Read verses 20-29
Q: How has the emphasis changed from the last section?
A: It has moved from the ill-effects on personal relationships to possessions. Both are similar in the format framing them.
Q: What is the common message in v.20-28?
A: Riches are fleeting and the wicked oppressor will be suddenly thrust into poverty and starvation.
Q: Is this always the case?
A: This may be the threat that Zophar and friends believe to be true, but it has never been an absolute divinely enforced by God, and is not an axiom which Jesus taught.
“Then he said, ‘This is what I will do: I will tear down my barns and build larger ones, and there I will store all my grain and my goods. And I will say to my soul, “Soul, you have many goods laid up for many years to come; take your ease, eat, drink and be merry.”’
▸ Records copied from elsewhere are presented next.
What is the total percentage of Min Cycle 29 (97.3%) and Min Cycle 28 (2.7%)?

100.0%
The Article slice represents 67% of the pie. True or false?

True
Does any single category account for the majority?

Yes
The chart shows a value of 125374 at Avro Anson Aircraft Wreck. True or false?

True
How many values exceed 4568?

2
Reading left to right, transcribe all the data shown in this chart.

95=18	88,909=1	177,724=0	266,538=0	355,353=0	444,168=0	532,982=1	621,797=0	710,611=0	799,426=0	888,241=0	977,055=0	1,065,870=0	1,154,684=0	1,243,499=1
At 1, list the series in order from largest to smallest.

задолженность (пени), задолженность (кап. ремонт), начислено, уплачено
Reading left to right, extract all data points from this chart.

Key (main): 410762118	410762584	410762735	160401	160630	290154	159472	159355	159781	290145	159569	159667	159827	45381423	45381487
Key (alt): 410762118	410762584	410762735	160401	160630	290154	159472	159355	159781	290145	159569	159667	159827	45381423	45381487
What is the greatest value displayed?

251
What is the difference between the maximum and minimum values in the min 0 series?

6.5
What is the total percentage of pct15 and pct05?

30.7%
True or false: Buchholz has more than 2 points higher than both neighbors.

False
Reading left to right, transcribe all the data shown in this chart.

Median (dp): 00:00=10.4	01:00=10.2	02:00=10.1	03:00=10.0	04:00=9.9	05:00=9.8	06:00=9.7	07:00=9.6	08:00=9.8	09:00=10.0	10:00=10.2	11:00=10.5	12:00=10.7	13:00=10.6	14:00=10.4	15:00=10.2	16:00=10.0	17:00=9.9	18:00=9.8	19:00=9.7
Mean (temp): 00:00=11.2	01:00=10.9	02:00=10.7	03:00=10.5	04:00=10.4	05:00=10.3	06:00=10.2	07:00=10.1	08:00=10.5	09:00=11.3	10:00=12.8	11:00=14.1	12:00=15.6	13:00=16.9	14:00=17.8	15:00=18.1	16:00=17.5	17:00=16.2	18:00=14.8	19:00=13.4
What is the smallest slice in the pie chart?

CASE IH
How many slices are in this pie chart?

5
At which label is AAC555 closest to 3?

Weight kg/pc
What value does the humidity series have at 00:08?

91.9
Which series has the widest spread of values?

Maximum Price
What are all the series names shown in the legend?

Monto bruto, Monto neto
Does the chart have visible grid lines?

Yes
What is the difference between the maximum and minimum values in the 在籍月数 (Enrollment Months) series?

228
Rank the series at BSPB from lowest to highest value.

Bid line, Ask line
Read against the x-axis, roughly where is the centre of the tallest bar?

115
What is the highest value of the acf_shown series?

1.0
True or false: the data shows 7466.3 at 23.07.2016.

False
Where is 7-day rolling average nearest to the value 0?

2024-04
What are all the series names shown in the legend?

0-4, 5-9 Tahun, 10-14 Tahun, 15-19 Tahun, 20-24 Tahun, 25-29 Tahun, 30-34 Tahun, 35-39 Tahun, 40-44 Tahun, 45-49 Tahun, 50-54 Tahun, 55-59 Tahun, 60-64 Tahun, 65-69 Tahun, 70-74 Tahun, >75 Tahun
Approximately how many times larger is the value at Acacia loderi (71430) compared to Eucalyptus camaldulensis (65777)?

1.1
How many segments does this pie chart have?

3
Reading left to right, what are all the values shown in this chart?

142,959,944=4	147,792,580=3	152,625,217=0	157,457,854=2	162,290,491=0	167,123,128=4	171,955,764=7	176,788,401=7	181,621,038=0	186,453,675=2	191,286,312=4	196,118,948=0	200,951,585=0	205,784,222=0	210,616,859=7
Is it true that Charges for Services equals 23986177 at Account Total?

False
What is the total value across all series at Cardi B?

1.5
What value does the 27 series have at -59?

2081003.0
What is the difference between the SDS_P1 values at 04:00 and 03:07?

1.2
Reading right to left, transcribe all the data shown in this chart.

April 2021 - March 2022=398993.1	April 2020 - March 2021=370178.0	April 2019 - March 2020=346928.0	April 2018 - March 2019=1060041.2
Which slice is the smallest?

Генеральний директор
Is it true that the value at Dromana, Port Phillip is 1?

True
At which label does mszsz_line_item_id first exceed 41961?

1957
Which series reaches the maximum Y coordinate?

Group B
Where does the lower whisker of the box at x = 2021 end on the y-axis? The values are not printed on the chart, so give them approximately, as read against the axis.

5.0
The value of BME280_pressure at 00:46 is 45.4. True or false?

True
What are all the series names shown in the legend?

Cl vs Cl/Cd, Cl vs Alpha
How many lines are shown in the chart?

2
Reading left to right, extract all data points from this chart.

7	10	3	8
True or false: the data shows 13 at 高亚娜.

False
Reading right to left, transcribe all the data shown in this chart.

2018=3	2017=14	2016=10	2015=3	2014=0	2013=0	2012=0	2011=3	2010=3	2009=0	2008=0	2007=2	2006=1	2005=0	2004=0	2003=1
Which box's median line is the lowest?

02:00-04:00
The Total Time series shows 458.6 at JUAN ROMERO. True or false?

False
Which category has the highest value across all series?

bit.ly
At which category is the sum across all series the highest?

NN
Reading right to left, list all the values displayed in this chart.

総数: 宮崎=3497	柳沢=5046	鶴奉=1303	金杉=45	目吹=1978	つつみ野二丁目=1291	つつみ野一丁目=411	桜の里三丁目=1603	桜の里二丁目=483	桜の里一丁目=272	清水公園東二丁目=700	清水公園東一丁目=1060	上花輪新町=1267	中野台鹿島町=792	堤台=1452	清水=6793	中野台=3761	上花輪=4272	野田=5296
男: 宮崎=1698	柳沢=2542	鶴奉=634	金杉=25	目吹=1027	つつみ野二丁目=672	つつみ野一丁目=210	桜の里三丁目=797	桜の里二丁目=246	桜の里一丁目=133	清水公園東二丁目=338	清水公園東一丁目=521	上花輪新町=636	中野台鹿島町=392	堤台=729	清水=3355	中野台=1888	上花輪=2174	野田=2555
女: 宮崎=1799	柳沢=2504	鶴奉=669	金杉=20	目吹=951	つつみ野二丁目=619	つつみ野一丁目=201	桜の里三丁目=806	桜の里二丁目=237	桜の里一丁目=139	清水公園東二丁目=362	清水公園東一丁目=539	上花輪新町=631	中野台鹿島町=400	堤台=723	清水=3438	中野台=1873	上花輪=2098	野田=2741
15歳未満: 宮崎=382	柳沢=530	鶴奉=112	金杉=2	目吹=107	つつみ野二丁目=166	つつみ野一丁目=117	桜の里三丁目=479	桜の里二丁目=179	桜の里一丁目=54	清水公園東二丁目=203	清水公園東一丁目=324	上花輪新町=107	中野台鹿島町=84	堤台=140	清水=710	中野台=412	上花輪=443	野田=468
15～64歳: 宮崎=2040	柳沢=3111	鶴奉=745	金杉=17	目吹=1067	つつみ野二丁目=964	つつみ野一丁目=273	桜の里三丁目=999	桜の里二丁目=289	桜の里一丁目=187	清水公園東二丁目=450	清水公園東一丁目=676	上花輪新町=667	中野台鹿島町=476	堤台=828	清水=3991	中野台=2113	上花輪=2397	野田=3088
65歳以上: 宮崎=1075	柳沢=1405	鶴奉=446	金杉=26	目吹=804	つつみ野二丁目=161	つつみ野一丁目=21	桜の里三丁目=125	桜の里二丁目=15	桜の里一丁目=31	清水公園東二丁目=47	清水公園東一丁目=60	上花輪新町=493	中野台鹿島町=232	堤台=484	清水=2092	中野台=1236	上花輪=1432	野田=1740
“But God said to him, ‘You fool! This very night your soul is required of you; and now who will own what you have prepared?’
“So is the man who stores up treasure for himself, and is not rich toward God.”
— Luke 12:18-21
Point: Jesus provides a scenario where a whole lifetime can become obsessed with the wrong things without visible consequences until the ultimate ones to come in eternity.
Q: Zophar originally admitted he was acting from his own thoughts and feelings. How is this again shown in his threat to Job of how he will be spiritually exposed in v.27?
A: The word for “heavens” is describing the visible sky. Zophar is making the claim that the physical world will judge and expose Job’s iniquity.
Point: As false personalities get more extreme in their effort to be right, they themselves twist basic truths and embellish facts in God’s name, the very definition of the working of iniquity—to twist something to suit one’s self.
Q: As Zophar concludes this final section in v.28-29, how would this imagery “flow away” have been particularly powerful to the desert people of Job’s day?
A: Water usually means life until an excess becomes a flash flood of destruction. A good thing in excess becomes evil.
Q: What is completely missing from Zophar’s speech?
A: Any reference to repentance or mercy.
Q: What does Zophar seem to indicate is the final and perhaps worst tragedy?
A: The loss of possessions.
Q: What has Job often contended is the worst tragedy which is also missing from Zophar’s response?
A: Separation from fellowship with God.
Application: Zophar transfers what he fears most—loss of relationships and possessions in this life, while projecting them onto Job. He does not see Job’s concern for his own concerns.